Merlin supports three types of regression models through the SETS model:

Linear Regression

The default regression type that models linear relationships between features and targets. Best suited for:

Fast training requirements
Well-designed feature sets
Cases where overfitting risk needs to be minimized

Logistic Regression

Designed for binary classification tasks that discriminate between winning and losing trades. Key characteristics:

Uses binary targets (win/loss) instead of continuous profit values
More robust against outliers in predictors compared to linear regression

Quadratic Regression

Captures nonlinear relationships through second-order polynomial terms. Features include:

Adds squared terms and pairwise cross-products of original features
Balances complexity between linear models and highly flexible methods
Handles curved relationships while maintaining reasonable training speed
Example expansion: Features [A, B] become [A, B, A², A×B, B²]

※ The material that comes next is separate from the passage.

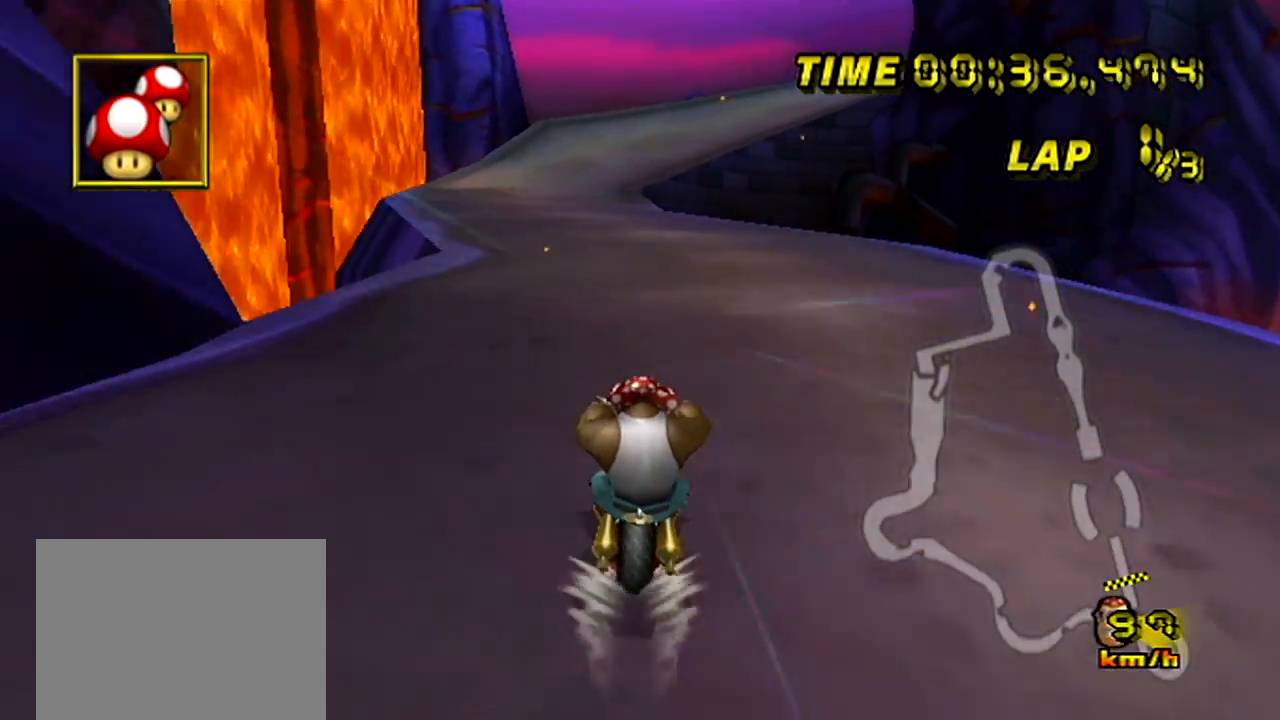
Gameplay with a controller (Nintendo layout); each line is a JSON object with the inputs held at the frame after it. "events" lists button and stick changes between this image and that frame as [ms after this image, input, new state], when the widget could be followed in between. Not read: B DPAD_LEFT L3 R3 X Y Z.
{"buttons": ["A"], "left_stick": "center", "events": []}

The quadratic approach is particularly useful when linear models underperform, but you want to avoid the overfitting risks of more complex nonlinear methods.

Configuration Parameters

Strategy optimization is configured through a model configuration file in JSON format:

Basic Parameters

Parameter	Description
StartDate	Start date for the optimization
EndDate	End date for the optimization
TradeEnhMode	Mode for trade enhancement ("long-tails", "long-and-neutral", etc)
PTSLTarget	Profit target / stop loss configuration

Model Configuration

The Model section controls the SETS model behavior:

Parameter	Description
TargetMetric	Optimization target (RSquare, ProfitFactor, PTSLOpt, etc.)
WindowSize	Number of trading days in each training window
MinTimeInMarketPct	Minimum fraction of time the strategy must be in the market
CompressTargetOutliers	Boolean to enable outlier compression
ModelMaxFeatures	Maximum features per model (enables stepwise selection when > 0)
ModelStepwiseMemory	Number of models to remember during stepwise selection
ModelRegressionType	The regression type for the model: Linear, Logistic, or Quadratic
RegressionModelConfigs	Per-model configuration including features, max features, stepwise memory, and regression type
EnsembleMode	How to combine models (Disabled, Average, Optimized)
EnsembleModelCount	Number of models in the ensemble
EnsembleMaxModels	Maximum models to select for ensemble
EnsembleStepwiseMemory	Models to remember during ensemble creation

RegressionModelConfig Options

The RegressionModelConfigs parameter allows fine-grained control over individual regression models within the ensemble:

Field	Description
Features	List of specific features to use in this model. When specified, only these features will be considered.
MaxFeatures	Maximum number of features for this specific model (overrides global ModelMaxFeatures).
StepwiseMemory	Number of models to remember during stepwise selection for this model (overrides global ModelStepwiseMemory).
RegressionType	The regression type for this specific model: Linear, Logistic, or Quadratic (overrides global ModelRegressionType).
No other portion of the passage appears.